Рабочая неделя летит быстро. В четверг раздается звонок.
— Бролин, только не говори, что ты соскучился.
— Нет, … то есть да.
— Оговорка по Фрейду, — смеюсь я.
— Глупости, Пипс, я звоню сказать, что в эти выходные буду занят. Может, сходишь куда-нибудь со Сьюзан?
— Не бойся, я найду, чем себя занять.
— Эй, смотри не переусердствуй.
— Ладно, пока.
В субботу я приглашаю Сьюзан выпить пива и сыграть в боулинг.
— Как у тебя дела с твоим законником?
— В прошлое воскресенье он назвал меня киской.
— И? Что это значит?
— Это означает начало конца.
Сьюзан сочувственно кивает.
— Я тебя предупреждала.
Я смеюсь.
— Спасибо, только я все сделала с точностью наоборот.

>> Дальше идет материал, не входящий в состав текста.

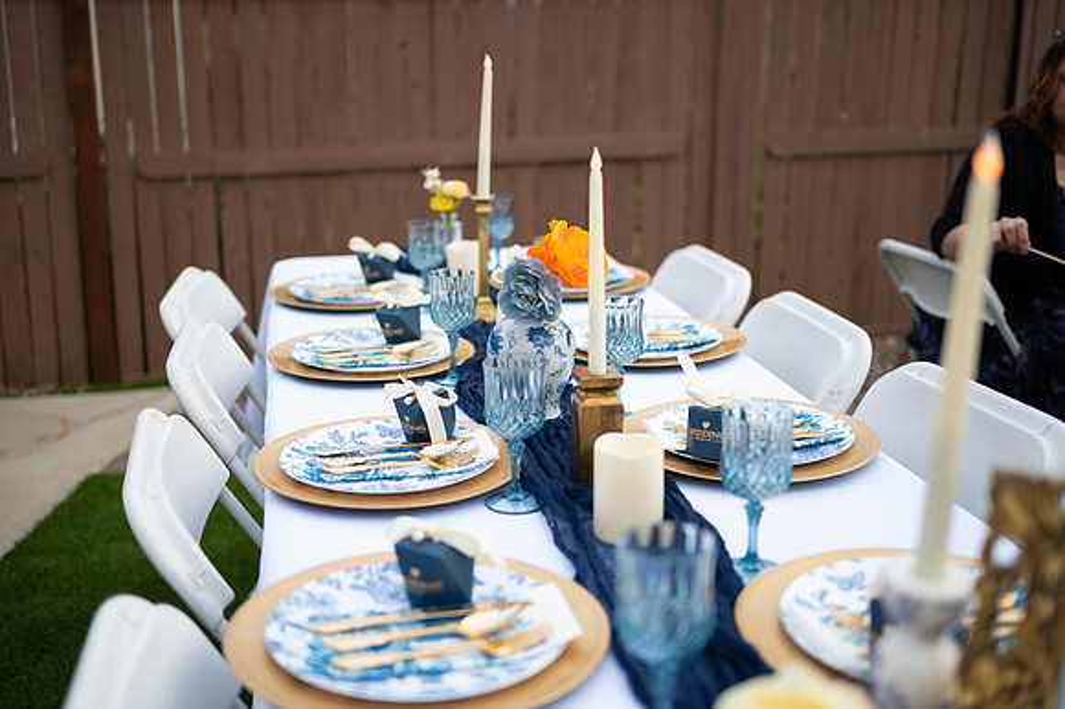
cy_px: 354
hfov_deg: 48.5
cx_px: 532
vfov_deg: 33.4
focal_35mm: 40
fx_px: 1183
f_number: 2
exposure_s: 1/640
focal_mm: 40
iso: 100
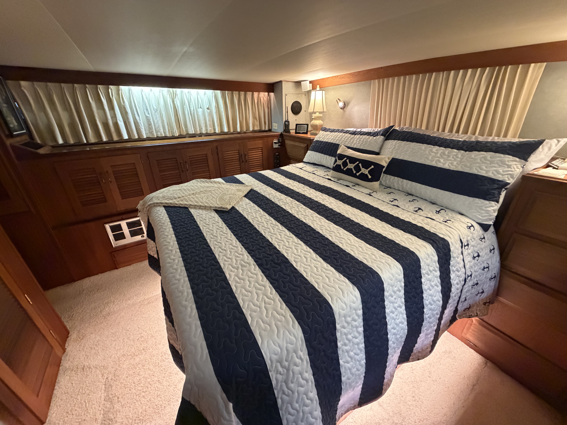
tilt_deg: -26.7
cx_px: 284
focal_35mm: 14
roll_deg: +2.3
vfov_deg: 85.7
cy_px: 212
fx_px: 229
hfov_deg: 102.1
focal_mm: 2.22
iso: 800
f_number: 2.2
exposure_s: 1/60
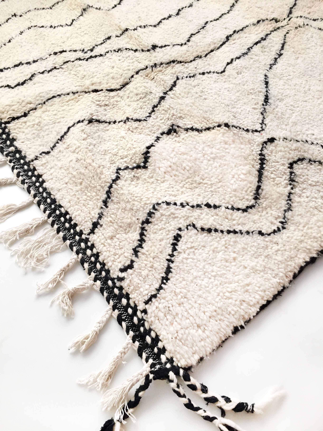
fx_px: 361
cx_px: 162
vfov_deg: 61.7
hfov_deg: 48.2
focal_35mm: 29
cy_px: 216
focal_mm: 4.15
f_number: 2.2
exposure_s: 1/35
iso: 125
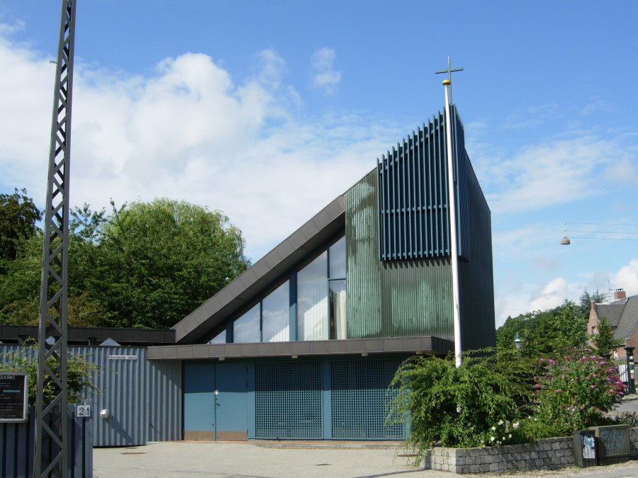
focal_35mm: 36
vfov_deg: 39.7
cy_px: 239
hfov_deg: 51.4
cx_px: 319
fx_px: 664
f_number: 6.1
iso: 50
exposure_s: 1/313
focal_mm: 7.5
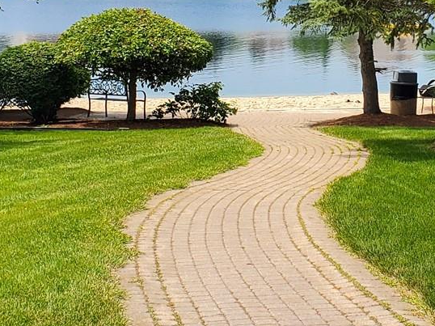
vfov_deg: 14.7
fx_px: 1244
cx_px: 295
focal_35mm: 99
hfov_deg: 19.8
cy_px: 5
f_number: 2.4
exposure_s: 1/1183
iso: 50
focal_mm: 4.3
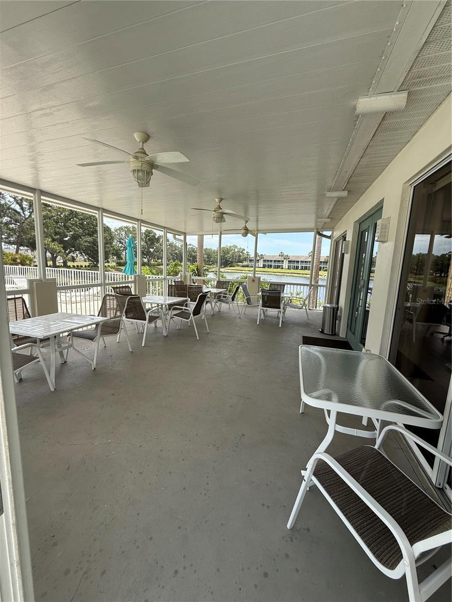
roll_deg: -2.7
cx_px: 226
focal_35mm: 14
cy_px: 301
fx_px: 244
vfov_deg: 102.1
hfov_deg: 85.7
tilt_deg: -8.1
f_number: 2.2
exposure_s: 1/607
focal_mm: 2.22
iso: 64
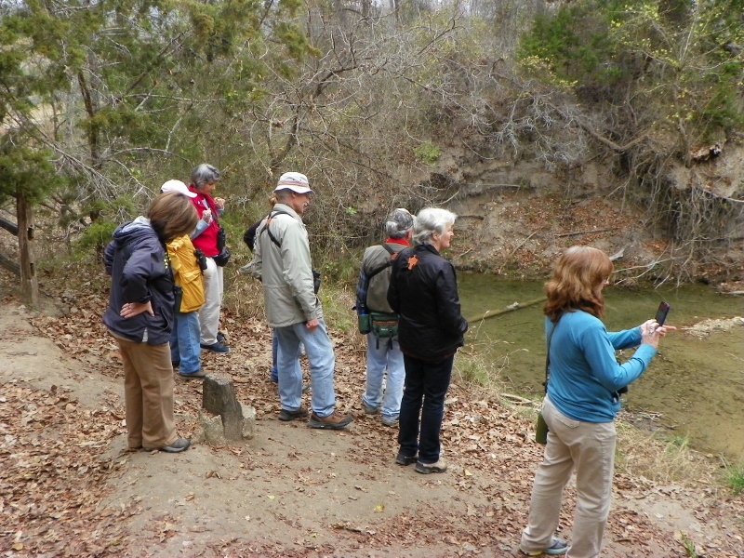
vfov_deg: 41.8
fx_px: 731
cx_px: 372
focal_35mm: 34
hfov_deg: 54.0
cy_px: 279
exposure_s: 1/100
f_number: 5.6
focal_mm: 6.1
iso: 200
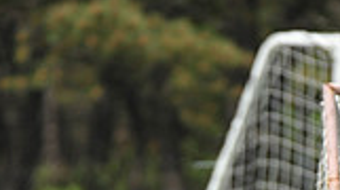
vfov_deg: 0.9
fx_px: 11559
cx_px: 285
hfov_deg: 1.7
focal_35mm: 1284
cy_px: 388
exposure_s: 1/4000
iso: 640
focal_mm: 340
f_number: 4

В следующую субботу я по обыкновению заканчиваю апельсиновый завоз на вилле № 6. Билл, помогавший мне, возвращается на фургоне на ферму, а я остаюсь ждать Питера. Первые уик-энды он появлялся рано, но теперь все чаще опаздывает. Чтобы чем-нибудь занять себя, я выжимаю фреш.
Когда он появляется на пороге, то по привычке застывает на несколько мгновений, прислонившись к дверному косяку.
— Как дела у заводного апельсина?
— Хорошо, как видишь, — отвечаю я.
Питер подходит и, приподняв меня, сажает на кухонный стол.
— Привет, — говорит он, целуя ямочку между ключицами.
— Привет, — выдыхаю я где-то у его виска.
Языком он игриво принимается рисовать узоры у меня за ухом.
— Щекотно, — шепчу я, крепко обнимая его.
Он здесь, рядом. Я зарываюсь носом в его шею. Как бы мне хотелось, чтобы это продлилось чуть дольше — его тепло, его запах, его объятия.
— Бролин, как ты отнесешься к тому, что мне придется уехать на несколько месяцев? — спрашиваю я, когда на закате мы лежим на диком океанском пляже.